Copy every record below exactly as written, but leave out the pictures.

═════ SUPPLIED MATERIAL

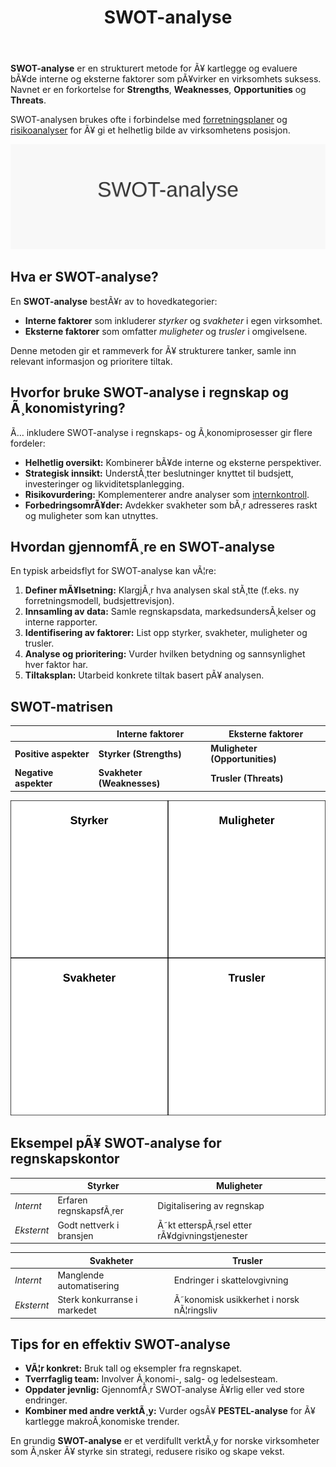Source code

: ﻿---
title: "SWOT-analyse"
meta_title: "SWOT-analyse"
meta_description: '**SWOT-analyse** er en strukturert metode for Ã¥ kartlegge og evaluere bÃ¥de interne og eksterne faktorer som pÃ¥virker en virksomhets suksess. Navnet er en for...'
slug: swot-analyse
type: blog
layout: pages/single
---

**SWOT-analyse** er en strukturert metode for Ã¥ kartlegge og evaluere bÃ¥de interne og eksterne faktorer som pÃ¥virker en virksomhets suksess. Navnet er en forkortelse for **Strengths**, **Weaknesses**, **Opportunities** og **Threats**.

SWOT-analysen brukes ofte i forbindelse med [forretningsplaner](/blogs/regnskap/hva-er-forretningsplan "Hva er en Forretningsplan? Komplett Guide til Forretningsplan i Norske Virksomheter") og [risikoanalyser](/blogs/regnskap/hva-er-avvikshandtering "Hva er AvvikshÃ¥ndtering i Regnskap? Prosess, Metoder og Beste Praksis") for Ã¥ gi et helhetlig bilde av virksomhetens posisjon.

![SWOT-analyse](swot-analyse-image.svg)

## Hva er SWOT-analyse?

En **SWOT-analyse** bestÃ¥r av to hovedkategorier:

* **Interne faktorer** som inkluderer *styrker* og *svakheter* i egen virksomhet.
* **Eksterne faktorer** som omfatter *muligheter* og *trusler* i omgivelsene.

Denne metoden gir et rammeverk for Ã¥ strukturere tanker, samle inn relevant informasjon og prioritere tiltak.

## Hvorfor bruke SWOT-analyse i regnskap og Ã¸konomistyring?

Ã… inkludere SWOT-analyse i regnskaps- og Ã¸konomiprosesser gir flere fordeler:

* **Helhetlig oversikt:** Kombinerer bÃ¥de interne og eksterne perspektiver.
* **Strategisk innsikt:** UnderstÃ¸tter beslutninger knyttet til budsjett, investeringer og likviditetsplanlegging.
* **Risikovurdering:** Komplementerer andre analyser som [internkontroll](/blogs/regnskap/hva-er-internkontroll "Hva er Internkontroll? Kritisk for Effektiv Kontroll og Risikostyring").
* **ForbedringsomrÃ¥der:** Avdekker svakheter som bÃ¸r adresseres raskt og muligheter som kan utnyttes.

## Hvordan gjennomfÃ¸re en SWOT-analyse

En typisk arbeidsflyt for SWOT-analyse kan vÃ¦re:

1. **Definer mÃ¥lsetning:** KlargjÃ¸r hva analysen skal stÃ¸tte (f.eks. ny forretningsmodell, budsjettrevisjon).
2. **Innsamling av data:** Samle regnskapsdata, markedsundersÃ¸kelser og interne rapporter.
3. **Identifisering av faktorer:** List opp styrker, svakheter, muligheter og trusler.
4. **Analyse og prioritering:** Vurder hvilken betydning og sannsynlighet hver faktor har.
5. **Tiltaksplan:** Utarbeid konkrete tiltak basert pÃ¥ analysen.

## SWOT-matrisen

|                       | **Interne faktorer**         | **Eksterne faktorer**        |
|-----------------------|------------------------------|-----------------------------|
| **Positive aspekter** | **Styrker (Strengths)**      | **Muligheter (Opportunities)** |
| **Negative aspekter** | **Svakheter (Weaknesses)**   | **Trusler (Threats)**          |

![SWOT-matrise](swot-matrix.svg)

## Eksempel pÃ¥ SWOT-analyse for regnskapskontor

|                        | Styrker                              | Muligheter                              |
|------------------------|--------------------------------------|-----------------------------------------|
| _Internt_              | Erfaren regnskapsfÃ¸rer               | Digitalisering av regnskap              |
| _Eksternt_             | Godt nettverk i bransjen             | Ã˜kt etterspÃ¸rsel etter rÃ¥dgivningstjenester |

|                        | Svakheter                            | Trusler                                 |
|------------------------|--------------------------------------|-----------------------------------------|
| _Internt_              | Manglende automatisering             | Endringer i skattelovgivning           |
| _Eksternt_             | Sterk konkurranse i markedet         | Ã˜konomisk usikkerhet i norsk nÃ¦ringsliv |

## Tips for en effektiv SWOT-analyse

* **VÃ¦r konkret:** Bruk tall og eksempler fra regnskapet.
* **Tverrfaglig team:** Involver Ã¸konomi-, salg- og ledelsesteam.
* **Oppdater jevnlig:** GjennomfÃ¸r SWOT-analyse Ã¥rlig eller ved store endringer.
* **Kombiner med andre verktÃ¸y:** Vurder ogsÃ¥ **PESTEL-analyse** for Ã¥ kartlegge makroÃ¸konomiske trender.

En grundig **SWOT-analyse** er et verdifullt verktÃ¸y for norske virksomheter som Ã¸nsker Ã¥ styrke sin strategi, redusere risiko og skape vekst.
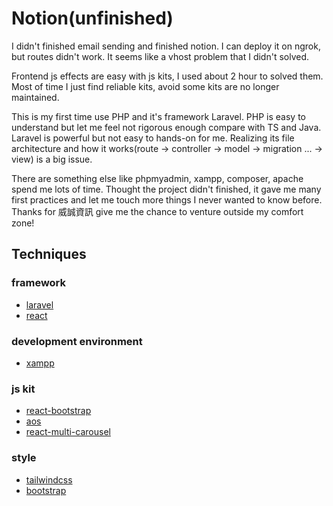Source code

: # Notion(unfinished)
I didn't finished email sending and finished notion. I can deploy it on ngrok, but routes didn't work. It seems like a vhost problem that I didn't solved.

Frontend js effects are easy with js kits, I used about 2 hour to solved them. Most of time I just find reliable kits, avoid some kits are no longer maintained.

This is my first time use PHP and it's framework Laravel. PHP is easy to understand but let me feel not rigorous enough compare with TS and Java. Laravel is powerful but not easy to hands-on for me. Realizing its file architecture and how it works(route -> controller -> model -> migration ... -> view) is a big issue.

There are something else like phpmyadmin, xampp, composer, apache spend me lots of time. Thought the project didn't finished, it gave me many first practices and let me touch more things I never wanted to know before. Thanks for 威誠資訊 give me the chance to venture outside my comfort zone!

## Techniques
### framework
* [laravel](https://laravel.com/)
* [react](https://react.dev/)

### development environment
* [xampp](https://www.apachefriends.org/)

### js kit
* [react-bootstrap](https://react-bootstrap.netlify.app/)
* [aos](https://github.com/michalsnik/aos)
* [react-multi-carousel](https://github.com/YIZHUANG/react-multi-carousel)

### style
* [tailwindcss](https://tailwindcss.com/)
* [bootstrap](https://getbootstrap.com/)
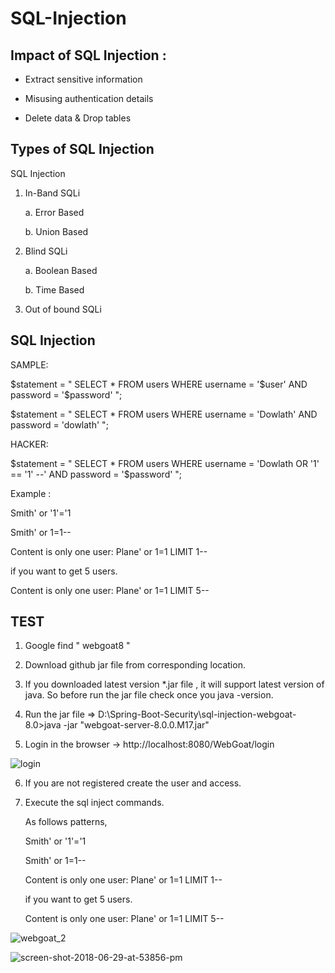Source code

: # SQL-Injection

## Impact of SQL Injection :

- Extract sensitive information

- Misusing authentication details

- Delete data & Drop tables

## Types of SQL Injection

SQL Injection

1. In-Band SQLi
   
     a. Error Based
     
     b. Union Based
     
2. Blind SQLi

     a. Boolean Based
     
     b. Time Based
    
3. Out of bound SQLi

## SQL Injection 

   SAMPLE:
   
   $statement = " SELECT * FROM users WHERE username = '$user' AND password = '$password' ";
   
   $statement = " SELECT * FROM users WHERE username = 'Dowlath' AND password = 'dowlath' ";
   
   HACKER:
   
   $statement = " SELECT * FROM users WHERE username = 'Dowlath OR '1' == '1' --' AND password = '$password' ";
   
   Example :
   
   Smith' or '1'='1

   Smith' or 1=1--

   Content is  only one user: Plane' or 1=1 LIMIT 1-- 

   if you want to get 5 users.

   Content is  only one user: Plane' or 1=1 LIMIT 5-- 

## TEST

1. Google find " webgoat8 "

2. Download github jar file from corresponding location.

3. If you downloaded latest version *.jar file , it will support latest version of java. So before run the jar file check once you java -version.

4. Run the jar file => D:\Spring-Boot-Security\sql-injection-webgoat-8.0>java -jar "webgoat-server-8.0.0.M17.jar"

5. Login in the browser -> http://localhost:8080/WebGoat/login

 ![login](https://user-images.githubusercontent.com/9671419/87229033-963eef00-c3c2-11ea-823e-dfbb428e860e.PNG)

6. If you are not registered create the user and access.

7. Execute the sql inject commands.

   As follows patterns,
   
   Smith' or '1'='1

   Smith' or 1=1--

   Content is  only one user: Plane' or 1=1 LIMIT 1-- 

   if you want to get 5 users.

   Content is  only one user: Plane' or 1=1 LIMIT 5--    
  
![webgoat_2](https://user-images.githubusercontent.com/9671419/87229035-97701c00-c3c2-11ea-9eeb-785e3aeaa679.PNG)

![screen-shot-2018-06-29-at-53856-pm](https://user-images.githubusercontent.com/9671419/87229036-9808b280-c3c2-11ea-9638-eba871456918.png)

══════════

## RESPONSE TO THE TASK
Source code

: ﻿---
title: "SWOT-analyse"
meta_title: "SWOT-analyse"
meta_description: '**SWOT-analyse** er en strukturert metode for Ã¥ kartlegge og evaluere bÃ¥de interne og eksterne faktorer som pÃ¥virker en virksomhets suksess. Navnet er en for...'
slug: swot-analyse
type: blog
layout: pages/single
---

**SWOT-analyse** er en strukturert metode for Ã¥ kartlegge og evaluere bÃ¥de interne og eksterne faktorer som pÃ¥virker en virksomhets suksess. Navnet er en forkortelse for **Strengths**, **Weaknesses**, **Opportunities** og **Threats**.

SWOT-analysen brukes ofte i forbindelse med [forretningsplaner](/blogs/regnskap/hva-er-forretningsplan "Hva er en Forretningsplan? Komplett Guide til Forretningsplan i Norske Virksomheter") og [risikoanalyser](/blogs/regnskap/hva-er-avvikshandtering "Hva er AvvikshÃ¥ndtering i Regnskap? Prosess, Metoder og Beste Praksis") for Ã¥ gi et helhetlig bilde av virksomhetens posisjon.

![SWOT-analyse](swot-analyse-image.svg)

## Hva er SWOT-analyse?

En **SWOT-analyse** bestÃ¥r av to hovedkategorier:

* **Interne faktorer** som inkluderer *styrker* og *svakheter* i egen virksomhet.
* **Eksterne faktorer** som omfatter *muligheter* og *trusler* i omgivelsene.

Denne metoden gir et rammeverk for Ã¥ strukturere tanker, samle inn relevant informasjon og prioritere tiltak.

## Hvorfor bruke SWOT-analyse i regnskap og Ã¸konomistyring?

Ã… inkludere SWOT-analyse i regnskaps- og Ã¸konomiprosesser gir flere fordeler:

* **Helhetlig oversikt:** Kombinerer bÃ¥de interne og eksterne perspektiver.
* **Strategisk innsikt:** UnderstÃ¸tter beslutninger knyttet til budsjett, investeringer og likviditetsplanlegging.
* **Risikovurdering:** Komplementerer andre analyser som [internkontroll](/blogs/regnskap/hva-er-internkontroll "Hva er Internkontroll? Kritisk for Effektiv Kontroll og Risikostyring").
* **ForbedringsomrÃ¥der:** Avdekker svakheter som bÃ¸r adresseres raskt og muligheter som kan utnyttes.

## Hvordan gjennomfÃ¸re en SWOT-analyse

En typisk arbeidsflyt for SWOT-analyse kan vÃ¦re:

1. **Definer mÃ¥lsetning:** KlargjÃ¸r hva analysen skal stÃ¸tte (f.eks. ny forretningsmodell, budsjettrevisjon).
2. **Innsamling av data:** Samle regnskapsdata, markedsundersÃ¸kelser og interne rapporter.
3. **Identifisering av faktorer:** List opp styrker, svakheter, muligheter og trusler.
4. **Analyse og prioritering:** Vurder hvilken betydning og sannsynlighet hver faktor har.
5. **Tiltaksplan:** Utarbeid konkrete tiltak basert pÃ¥ analysen.

## SWOT-matrisen

|                       | **Interne faktorer**         | **Eksterne faktorer**        |
|-----------------------|------------------------------|-----------------------------|
| **Positive aspekter** | **Styrker (Strengths)**      | **Muligheter (Opportunities)** |
| **Negative aspekter** | **Svakheter (Weaknesses)**   | **Trusler (Threats)**          |

![SWOT-matrise](swot-matrix.svg)

## Eksempel pÃ¥ SWOT-analyse for regnskapskontor

|                        | Styrker                              | Muligheter                              |
|------------------------|--------------------------------------|-----------------------------------------|
| _Internt_              | Erfaren regnskapsfÃ¸rer               | Digitalisering av regnskap              |
| _Eksternt_             | Godt nettverk i bransjen             | Ã˜kt etterspÃ¸rsel etter rÃ¥dgivningstjenester |

|                        | Svakheter                            | Trusler                                 |
|------------------------|--------------------------------------|-----------------------------------------|
| _Internt_              | Manglende automatisering             | Endringer i skattelovgivning           |
| _Eksternt_             | Sterk konkurranse i markedet         | Ã˜konomisk usikkerhet i norsk nÃ¦ringsliv |

## Tips for en effektiv SWOT-analyse

* **VÃ¦r konkret:** Bruk tall og eksempler fra regnskapet.
* **Tverrfaglig team:** Involver Ã¸konomi-, salg- og ledelsesteam.
* **Oppdater jevnlig:** GjennomfÃ¸r SWOT-analyse Ã¥rlig eller ved store endringer.
* **Kombiner med andre verktÃ¸y:** Vurder ogsÃ¥ **PESTEL-analyse** for Ã¥ kartlegge makroÃ¸konomiske trender.

En grundig **SWOT-analyse** er et verdifullt verktÃ¸y for norske virksomheter som Ã¸nsker Ã¥ styrke sin strategi, redusere risiko og skape vekst.
Source code

: # Notion(unfinished)
I didn't finished email sending and finished notion. I can deploy it on ngrok, but routes didn't work. It seems like a vhost problem that I didn't solved.

Frontend js effects are easy with js kits, I used about 2 hour to solved them. Most of time I just find reliable kits, avoid some kits are no longer maintained.

This is my first time use PHP and it's framework Laravel. PHP is easy to understand but let me feel not rigorous enough compare with TS and Java. Laravel is powerful but not easy to hands-on for me. Realizing its file architecture and how it works(route -> controller -> model -> migration ... -> view) is a big issue.

There are something else like phpmyadmin, xampp, composer, apache spend me lots of time. Thought the project didn't finished, it gave me many first practices and let me touch more things I never wanted to know before. Thanks for 威誠資訊 give me the chance to venture outside my comfort zone!

## Techniques
### framework
* [laravel](https://laravel.com/)
* [react](https://react.dev/)

### development environment
* [xampp](https://www.apachefriends.org/)

### js kit
* [react-bootstrap](https://react-bootstrap.netlify.app/)
* [aos](https://github.com/michalsnik/aos)
* [react-multi-carousel](https://github.com/YIZHUANG/react-multi-carousel)

### style
* [tailwindcss](https://tailwindcss.com/)
* [bootstrap](https://getbootstrap.com/)
Source code

: # SQL-Injection

## Impact of SQL Injection :

- Extract sensitive information

- Misusing authentication details

- Delete data & Drop tables

## Types of SQL Injection

SQL Injection

1. In-Band SQLi
   
     a. Error Based
     
     b. Union Based
     
2. Blind SQLi

     a. Boolean Based
     
     b. Time Based
    
3. Out of bound SQLi

## SQL Injection 

   SAMPLE:
   
   $statement = " SELECT * FROM users WHERE username = '$user' AND password = '$password' ";
   
   $statement = " SELECT * FROM users WHERE username = 'Dowlath' AND password = 'dowlath' ";
   
   HACKER:
   
   $statement = " SELECT * FROM users WHERE username = 'Dowlath OR '1' == '1' --' AND password = '$password' ";
   
   Example :
   
   Smith' or '1'='1

   Smith' or 1=1--

   Content is  only one user: Plane' or 1=1 LIMIT 1-- 

   if you want to get 5 users.

   Content is  only one user: Plane' or 1=1 LIMIT 5-- 

## TEST

1. Google find " webgoat8 "

2. Download github jar file from corresponding location.

3. If you downloaded latest version *.jar file , it will support latest version of java. So before run the jar file check once you java -version.

4. Run the jar file => D:\Spring-Boot-Security\sql-injection-webgoat-8.0>java -jar "webgoat-server-8.0.0.M17.jar"

5. Login in the browser -> http://localhost:8080/WebGoat/login

 ![login](https://user-images.githubusercontent.com/9671419/87229033-963eef00-c3c2-11ea-823e-dfbb428e860e.PNG)

6. If you are not registered create the user and access.

7. Execute the sql inject commands.

   As follows patterns,
   
   Smith' or '1'='1

   Smith' or 1=1--

   Content is  only one user: Plane' or 1=1 LIMIT 1-- 

   if you want to get 5 users.

   Content is  only one user: Plane' or 1=1 LIMIT 5--    
  
![webgoat_2](https://user-images.githubusercontent.com/9671419/87229035-97701c00-c3c2-11ea-9eeb-785e3aeaa679.PNG)

![screen-shot-2018-06-29-at-53856-pm](https://user-images.githubusercontent.com/9671419/87229036-9808b280-c3c2-11ea-9638-eba871456918.png)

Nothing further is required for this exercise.